**WHAT THIS TASK INVOLVES:**
Filter the data for "Rendered" and copy matching lines.

**Document layout analysis data:**
★ ★ ★ ★ ★
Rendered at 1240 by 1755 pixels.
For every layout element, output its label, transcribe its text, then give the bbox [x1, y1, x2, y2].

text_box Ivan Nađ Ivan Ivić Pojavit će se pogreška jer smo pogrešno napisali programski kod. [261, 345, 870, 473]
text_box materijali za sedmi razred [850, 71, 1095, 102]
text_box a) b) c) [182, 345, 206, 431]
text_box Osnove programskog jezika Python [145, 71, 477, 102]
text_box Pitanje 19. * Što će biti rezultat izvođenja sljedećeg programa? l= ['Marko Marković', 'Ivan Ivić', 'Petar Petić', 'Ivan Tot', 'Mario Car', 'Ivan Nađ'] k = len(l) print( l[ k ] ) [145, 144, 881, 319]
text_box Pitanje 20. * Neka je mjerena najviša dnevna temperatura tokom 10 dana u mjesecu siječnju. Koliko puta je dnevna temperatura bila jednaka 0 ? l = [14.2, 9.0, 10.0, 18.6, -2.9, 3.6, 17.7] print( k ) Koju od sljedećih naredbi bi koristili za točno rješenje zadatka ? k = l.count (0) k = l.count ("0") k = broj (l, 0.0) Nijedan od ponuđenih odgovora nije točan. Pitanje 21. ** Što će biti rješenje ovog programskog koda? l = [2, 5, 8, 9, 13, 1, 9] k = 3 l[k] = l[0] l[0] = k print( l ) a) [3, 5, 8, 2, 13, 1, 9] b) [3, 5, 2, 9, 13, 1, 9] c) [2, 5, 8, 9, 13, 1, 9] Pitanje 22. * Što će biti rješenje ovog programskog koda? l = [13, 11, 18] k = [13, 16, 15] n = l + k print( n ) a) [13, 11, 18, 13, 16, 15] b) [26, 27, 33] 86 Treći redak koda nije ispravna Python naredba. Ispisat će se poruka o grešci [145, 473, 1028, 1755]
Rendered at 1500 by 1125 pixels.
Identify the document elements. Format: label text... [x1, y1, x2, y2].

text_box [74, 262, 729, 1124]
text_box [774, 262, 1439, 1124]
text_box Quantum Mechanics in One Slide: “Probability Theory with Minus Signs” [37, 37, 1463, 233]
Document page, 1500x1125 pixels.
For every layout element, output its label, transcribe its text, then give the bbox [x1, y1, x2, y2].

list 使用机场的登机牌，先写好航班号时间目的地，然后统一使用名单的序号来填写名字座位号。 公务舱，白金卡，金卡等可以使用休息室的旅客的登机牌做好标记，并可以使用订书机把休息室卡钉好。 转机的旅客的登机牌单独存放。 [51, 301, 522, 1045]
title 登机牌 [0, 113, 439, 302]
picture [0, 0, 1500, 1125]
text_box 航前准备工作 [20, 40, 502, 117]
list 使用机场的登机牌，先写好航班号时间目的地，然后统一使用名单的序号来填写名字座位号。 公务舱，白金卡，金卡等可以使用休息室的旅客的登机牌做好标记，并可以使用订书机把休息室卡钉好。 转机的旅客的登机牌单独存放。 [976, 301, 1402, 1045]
★ ★ ★ ★ ★
**RESULT:**
Rendered at 1240 by 1755 pixels.
Rendered at 1500 by 1125 pixels.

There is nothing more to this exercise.